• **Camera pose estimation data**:

_ _ _ _

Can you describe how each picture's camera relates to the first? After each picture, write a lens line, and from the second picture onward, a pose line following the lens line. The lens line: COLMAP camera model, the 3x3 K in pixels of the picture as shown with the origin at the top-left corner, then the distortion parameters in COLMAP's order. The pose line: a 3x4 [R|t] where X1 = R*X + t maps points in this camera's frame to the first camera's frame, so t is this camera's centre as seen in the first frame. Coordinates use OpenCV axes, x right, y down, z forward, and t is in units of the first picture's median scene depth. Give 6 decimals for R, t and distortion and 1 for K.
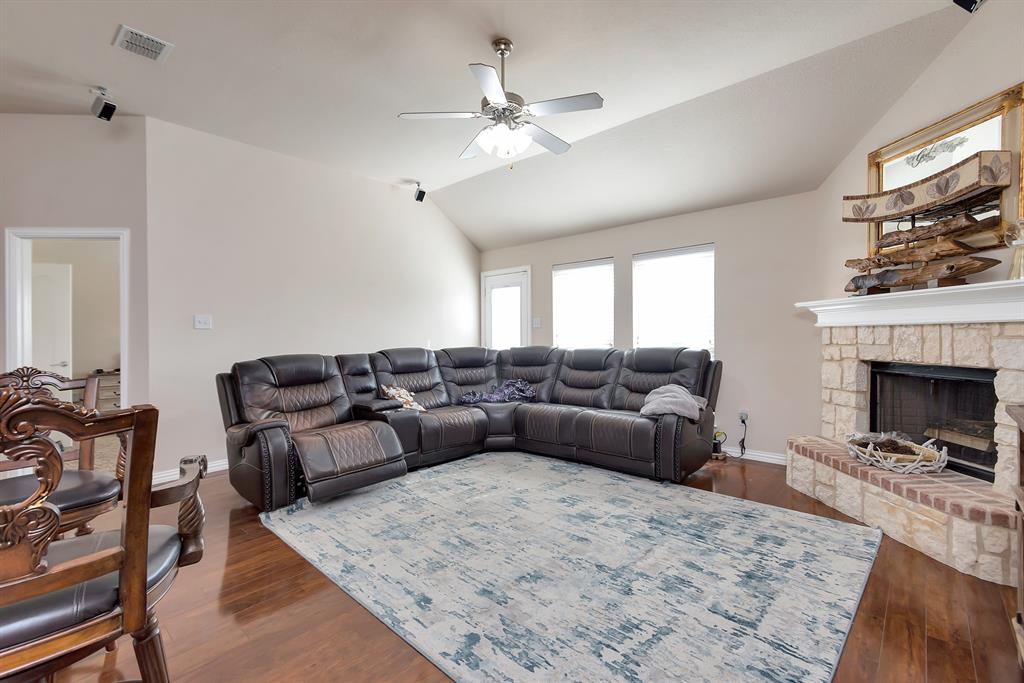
lens RADIAL K [[447.5, 0, 530.7], [0, 447.5, 343.9], [0, 0, 1]] dist [0.002025, -0.000162]
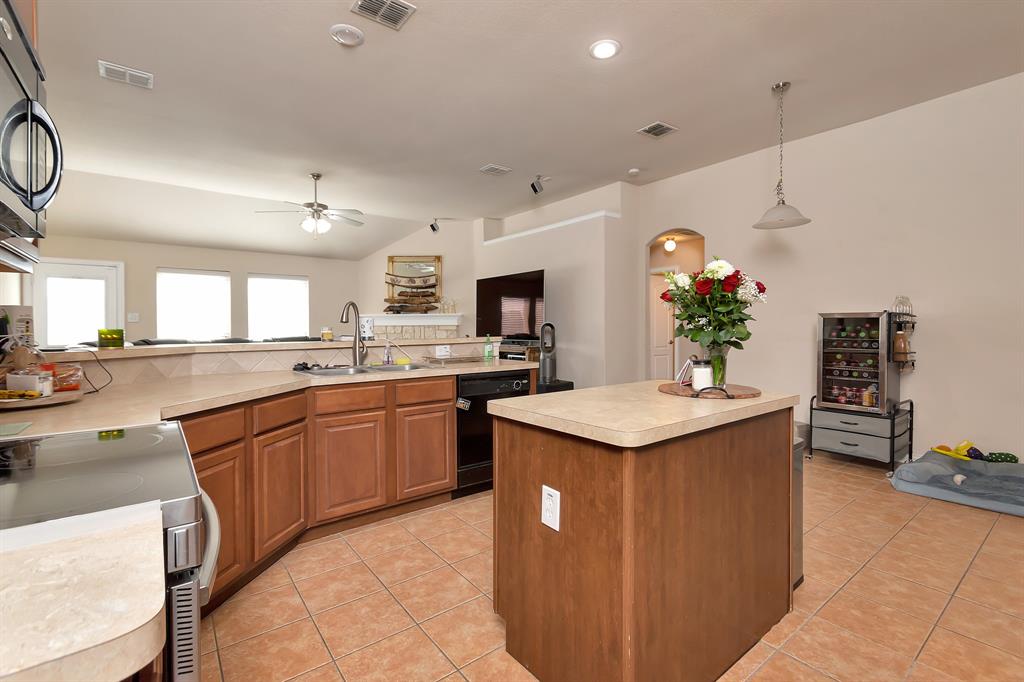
lens RADIAL K [[457.8, 0, 525.4], [0, 457.8, 324.0], [0, 0, 1]] dist [0.003005, -0.000210]
pose [[0.177045, 0.020369, 0.983992, -1.666905], [0.024724, 0.999378, -0.025136, 0.033655], [-0.983892, 0.028778, 0.176432, -0.188716]]
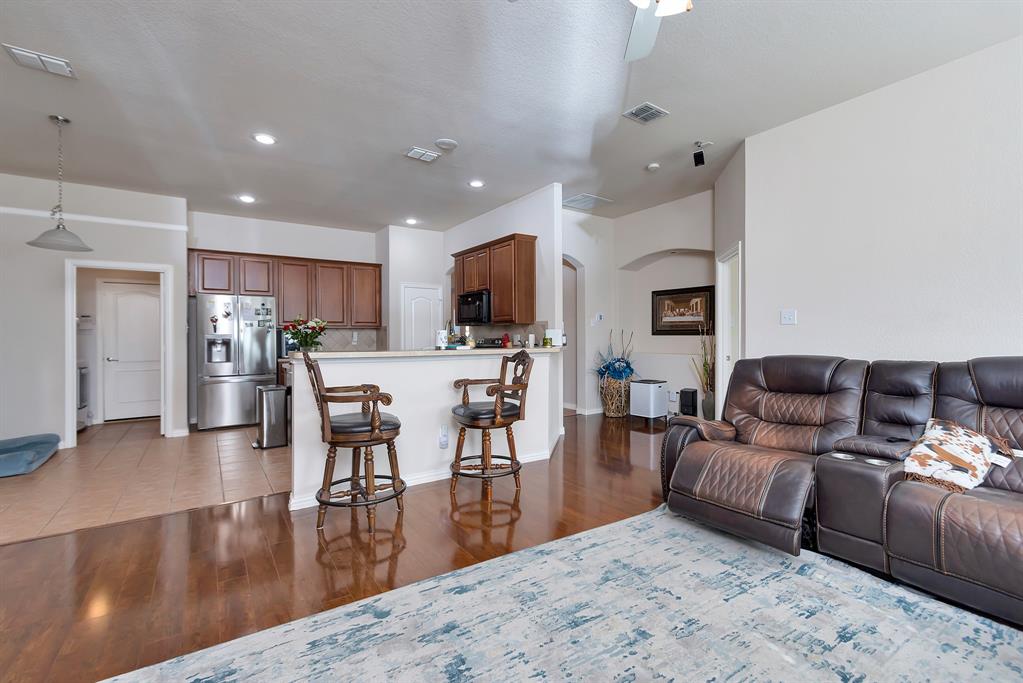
lens RADIAL K [[453.6, 0, 530.3], [0, 453.6, 334.3], [0, 0, 1]] dist [0.003924, 0.000189]
pose [[-0.230419, 0.009740, -0.973043, 0.478522], [-0.009122, 0.999884, 0.012168, -0.024004], [0.973049, 0.011680, -0.230304, 0.888644]]
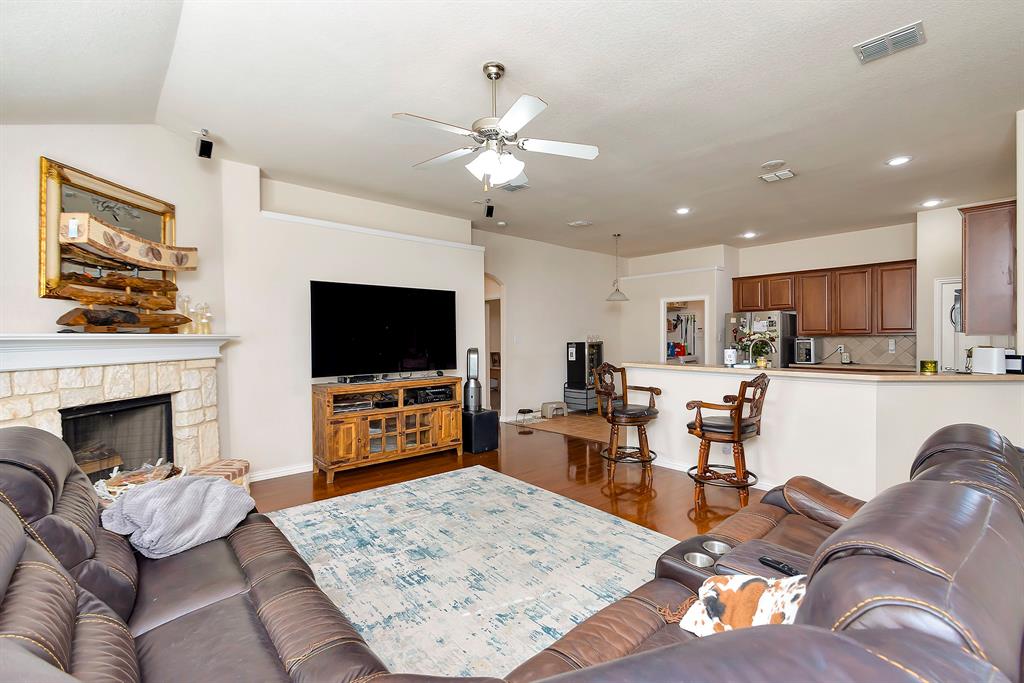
lens RADIAL K [[465.9, 0, 535.3], [0, 465.9, 339.7], [0, 0, 1]] dist [0.000749, -0.000078]
pose [[-0.994264, 0.018463, 0.105349, -0.230006], [0.021511, 0.999380, 0.027872, -0.100590], [-0.104769, 0.029979, -0.994045, 1.838854]]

_ _ _ _

• **GOAL OF THE EXERCISE**:
The records above must be retyped exactly. Please omit the pictures.

• **TASK OUTPUT**:
Can you describe how each picture's camera relates to the first? After each picture, write a lens line, and from the second picture onward, a pose line following the lens line. The lens line: COLMAP camera model, the 3x3 K in pixels of the picture as shown with the origin at the top-left corner, then the distortion parameters in COLMAP's order. The pose line: a 3x4 [R|t] where X1 = R*X + t maps points in this camera's frame to the first camera's frame, so t is this camera's centre as seen in the first frame. Coordinates use OpenCV axes, x right, y down, z forward, and t is in units of the first picture's median scene depth. Give 6 decimals for R, t and distortion and 1 for K.
lens RADIAL K [[447.5, 0, 530.7], [0, 447.5, 343.9], [0, 0, 1]] dist [0.002025, -0.000162]
lens RADIAL K [[457.8, 0, 525.4], [0, 457.8, 324.0], [0, 0, 1]] dist [0.003005, -0.000210]
pose [[0.177045, 0.020369, 0.983992, -1.666905], [0.024724, 0.999378, -0.025136, 0.033655], [-0.983892, 0.028778, 0.176432, -0.188716]]
lens RADIAL K [[453.6, 0, 530.3], [0, 453.6, 334.3], [0, 0, 1]] dist [0.003924, 0.000189]
pose [[-0.230419, 0.009740, -0.973043, 0.478522], [-0.009122, 0.999884, 0.012168, -0.024004], [0.973049, 0.011680, -0.230304, 0.888644]]
lens RADIAL K [[465.9, 0, 535.3], [0, 465.9, 339.7], [0, 0, 1]] dist [0.000749, -0.000078]
pose [[-0.994264, 0.018463, 0.105349, -0.230006], [0.021511, 0.999380, 0.027872, -0.100590], [-0.104769, 0.029979, -0.994045, 1.838854]]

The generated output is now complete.